__Work task__: From the entries that follow, copy each line in which "below" appears.
*****
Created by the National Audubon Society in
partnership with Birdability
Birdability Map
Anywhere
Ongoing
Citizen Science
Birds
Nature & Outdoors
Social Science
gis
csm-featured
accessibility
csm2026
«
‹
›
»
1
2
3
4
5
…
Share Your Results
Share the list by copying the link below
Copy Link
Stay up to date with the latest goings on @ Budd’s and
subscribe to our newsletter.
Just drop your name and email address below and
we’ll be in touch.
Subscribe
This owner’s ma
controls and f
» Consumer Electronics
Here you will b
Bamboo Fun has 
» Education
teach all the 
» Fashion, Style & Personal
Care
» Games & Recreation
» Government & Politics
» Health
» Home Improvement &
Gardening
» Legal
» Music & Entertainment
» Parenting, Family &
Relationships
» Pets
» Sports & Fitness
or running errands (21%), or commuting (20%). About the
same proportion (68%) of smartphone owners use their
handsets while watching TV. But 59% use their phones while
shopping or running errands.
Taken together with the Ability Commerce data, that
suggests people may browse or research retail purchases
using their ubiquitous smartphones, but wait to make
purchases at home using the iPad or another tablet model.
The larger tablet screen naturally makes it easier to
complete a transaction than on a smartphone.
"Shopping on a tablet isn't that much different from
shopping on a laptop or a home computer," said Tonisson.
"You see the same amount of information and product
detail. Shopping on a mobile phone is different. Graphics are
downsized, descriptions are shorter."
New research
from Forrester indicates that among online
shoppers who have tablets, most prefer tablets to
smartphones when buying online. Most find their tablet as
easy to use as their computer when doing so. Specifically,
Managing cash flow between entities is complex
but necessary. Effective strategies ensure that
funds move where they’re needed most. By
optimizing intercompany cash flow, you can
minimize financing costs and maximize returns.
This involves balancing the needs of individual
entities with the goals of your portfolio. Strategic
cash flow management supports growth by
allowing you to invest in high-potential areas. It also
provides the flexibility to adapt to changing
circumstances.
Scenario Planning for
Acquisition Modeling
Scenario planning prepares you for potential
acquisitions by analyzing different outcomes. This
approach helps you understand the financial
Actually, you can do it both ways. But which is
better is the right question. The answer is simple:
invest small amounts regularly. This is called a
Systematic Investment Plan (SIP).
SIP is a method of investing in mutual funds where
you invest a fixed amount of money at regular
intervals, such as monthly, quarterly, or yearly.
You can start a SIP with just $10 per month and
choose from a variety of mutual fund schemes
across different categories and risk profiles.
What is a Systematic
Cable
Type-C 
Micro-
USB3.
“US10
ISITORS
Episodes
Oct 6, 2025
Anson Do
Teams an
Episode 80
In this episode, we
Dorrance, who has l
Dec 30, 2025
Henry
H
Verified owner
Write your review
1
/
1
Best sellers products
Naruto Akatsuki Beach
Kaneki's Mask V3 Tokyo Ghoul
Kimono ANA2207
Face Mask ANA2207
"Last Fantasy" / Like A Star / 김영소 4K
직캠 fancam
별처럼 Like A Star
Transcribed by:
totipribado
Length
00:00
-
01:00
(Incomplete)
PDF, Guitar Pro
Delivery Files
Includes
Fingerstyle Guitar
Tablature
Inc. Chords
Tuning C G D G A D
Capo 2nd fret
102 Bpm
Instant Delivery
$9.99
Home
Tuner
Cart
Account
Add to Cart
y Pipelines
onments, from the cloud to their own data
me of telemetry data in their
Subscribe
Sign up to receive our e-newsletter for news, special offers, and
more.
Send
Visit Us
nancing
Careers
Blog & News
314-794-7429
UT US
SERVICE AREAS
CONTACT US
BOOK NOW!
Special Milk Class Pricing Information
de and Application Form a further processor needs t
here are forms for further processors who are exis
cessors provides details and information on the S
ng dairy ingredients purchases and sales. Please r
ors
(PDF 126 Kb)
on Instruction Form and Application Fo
*****
__Solution for this task__:
Share the list by copying the link below
Just drop your name and email address below and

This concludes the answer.